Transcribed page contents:
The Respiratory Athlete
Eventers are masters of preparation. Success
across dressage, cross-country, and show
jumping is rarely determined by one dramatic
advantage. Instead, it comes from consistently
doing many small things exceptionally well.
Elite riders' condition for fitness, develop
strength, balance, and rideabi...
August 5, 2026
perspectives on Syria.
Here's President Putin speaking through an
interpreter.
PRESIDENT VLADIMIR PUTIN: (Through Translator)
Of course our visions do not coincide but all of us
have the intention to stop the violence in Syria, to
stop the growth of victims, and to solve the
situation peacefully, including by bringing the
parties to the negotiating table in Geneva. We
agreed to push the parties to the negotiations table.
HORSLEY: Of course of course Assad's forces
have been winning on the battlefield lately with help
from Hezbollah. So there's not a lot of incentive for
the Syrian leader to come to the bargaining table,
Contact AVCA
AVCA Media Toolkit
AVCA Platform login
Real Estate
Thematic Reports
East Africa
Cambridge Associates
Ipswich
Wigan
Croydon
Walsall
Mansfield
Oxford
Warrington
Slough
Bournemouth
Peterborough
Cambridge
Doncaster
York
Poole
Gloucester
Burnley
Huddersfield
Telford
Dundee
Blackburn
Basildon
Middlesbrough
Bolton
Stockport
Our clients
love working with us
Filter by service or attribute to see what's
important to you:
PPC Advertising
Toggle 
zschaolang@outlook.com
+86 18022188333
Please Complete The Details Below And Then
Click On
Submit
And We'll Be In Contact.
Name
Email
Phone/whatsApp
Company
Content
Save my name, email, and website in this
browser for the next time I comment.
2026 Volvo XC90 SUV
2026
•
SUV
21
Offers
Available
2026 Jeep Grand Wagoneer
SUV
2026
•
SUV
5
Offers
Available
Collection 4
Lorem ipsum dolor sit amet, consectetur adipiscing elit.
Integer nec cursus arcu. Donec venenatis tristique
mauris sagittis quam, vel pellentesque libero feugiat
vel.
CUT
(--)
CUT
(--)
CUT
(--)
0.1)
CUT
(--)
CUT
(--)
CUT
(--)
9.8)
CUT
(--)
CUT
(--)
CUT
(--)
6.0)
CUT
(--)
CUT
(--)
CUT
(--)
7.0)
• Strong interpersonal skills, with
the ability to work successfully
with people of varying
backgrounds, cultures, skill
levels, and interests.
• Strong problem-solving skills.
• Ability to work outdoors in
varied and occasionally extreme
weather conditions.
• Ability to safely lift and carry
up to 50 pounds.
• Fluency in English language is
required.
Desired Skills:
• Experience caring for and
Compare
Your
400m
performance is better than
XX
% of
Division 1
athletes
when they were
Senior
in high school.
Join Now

Assigned task:
Each line above must be printed exactly as it appears.

Written answer:
The Respiratory Athlete
Eventers are masters of preparation. Success
across dressage, cross-country, and show
jumping is rarely determined by one dramatic
advantage. Instead, it comes from consistently
doing many small things exceptionally well.
Elite riders' condition for fitness, develop
strength, balance, and rideabi...
August 5, 2026
perspectives on Syria.
Here's President Putin speaking through an
interpreter.
PRESIDENT VLADIMIR PUTIN: (Through Translator)
Of course our visions do not coincide but all of us
have the intention to stop the violence in Syria, to
stop the growth of victims, and to solve the
situation peacefully, including by bringing the
parties to the negotiating table in Geneva. We
agreed to push the parties to the negotiations table.
HORSLEY: Of course of course Assad's forces
have been winning on the battlefield lately with help
from Hezbollah. So there's not a lot of incentive for
the Syrian leader to come to the bargaining table,
Contact AVCA
AVCA Media Toolkit
AVCA Platform login
Real Estate
Thematic Reports
East Africa
Cambridge Associates
Ipswich
Wigan
Croydon
Walsall
Mansfield
Oxford
Warrington
Slough
Bournemouth
Peterborough
Cambridge
Doncaster
York
Poole
Gloucester
Burnley
Huddersfield
Telford
Dundee
Blackburn
Basildon
Middlesbrough
Bolton
Stockport
Our clients
love working with us
Filter by service or attribute to see what's
important to you:
PPC Advertising
Toggle 
zschaolang@outlook.com
+86 18022188333
Please Complete The Details Below And Then
Click On
Submit
And We'll Be In Contact.
Name
Email
Phone/whatsApp
Company
Content
Save my name, email, and website in this
browser for the next time I comment.
2026 Volvo XC90 SUV
2026
•
SUV
21
Offers
Available
2026 Jeep Grand Wagoneer
SUV
2026
•
SUV
5
Offers
Available
Collection 4
Lorem ipsum dolor sit amet, consectetur adipiscing elit.
Integer nec cursus arcu. Donec venenatis tristique
mauris sagittis quam, vel pellentesque libero feugiat
vel.
CUT
(--)
CUT
(--)
CUT
(--)
0.1)
CUT
(--)
CUT
(--)
CUT
(--)
9.8)
CUT
(--)
CUT
(--)
CUT
(--)
6.0)
CUT
(--)
CUT
(--)
CUT
(--)
7.0)
• Strong interpersonal skills, with
the ability to work successfully
with people of varying
backgrounds, cultures, skill
levels, and interests.
• Strong problem-solving skills.
• Ability to work outdoors in
varied and occasionally extreme
weather conditions.
• Ability to safely lift and carry
up to 50 pounds.
• Fluency in English language is
required.
Desired Skills:
• Experience caring for and
Compare
Your
400m
performance is better than
XX
% of
Division 1
athletes
when they were
Senior
in high school.
Join Now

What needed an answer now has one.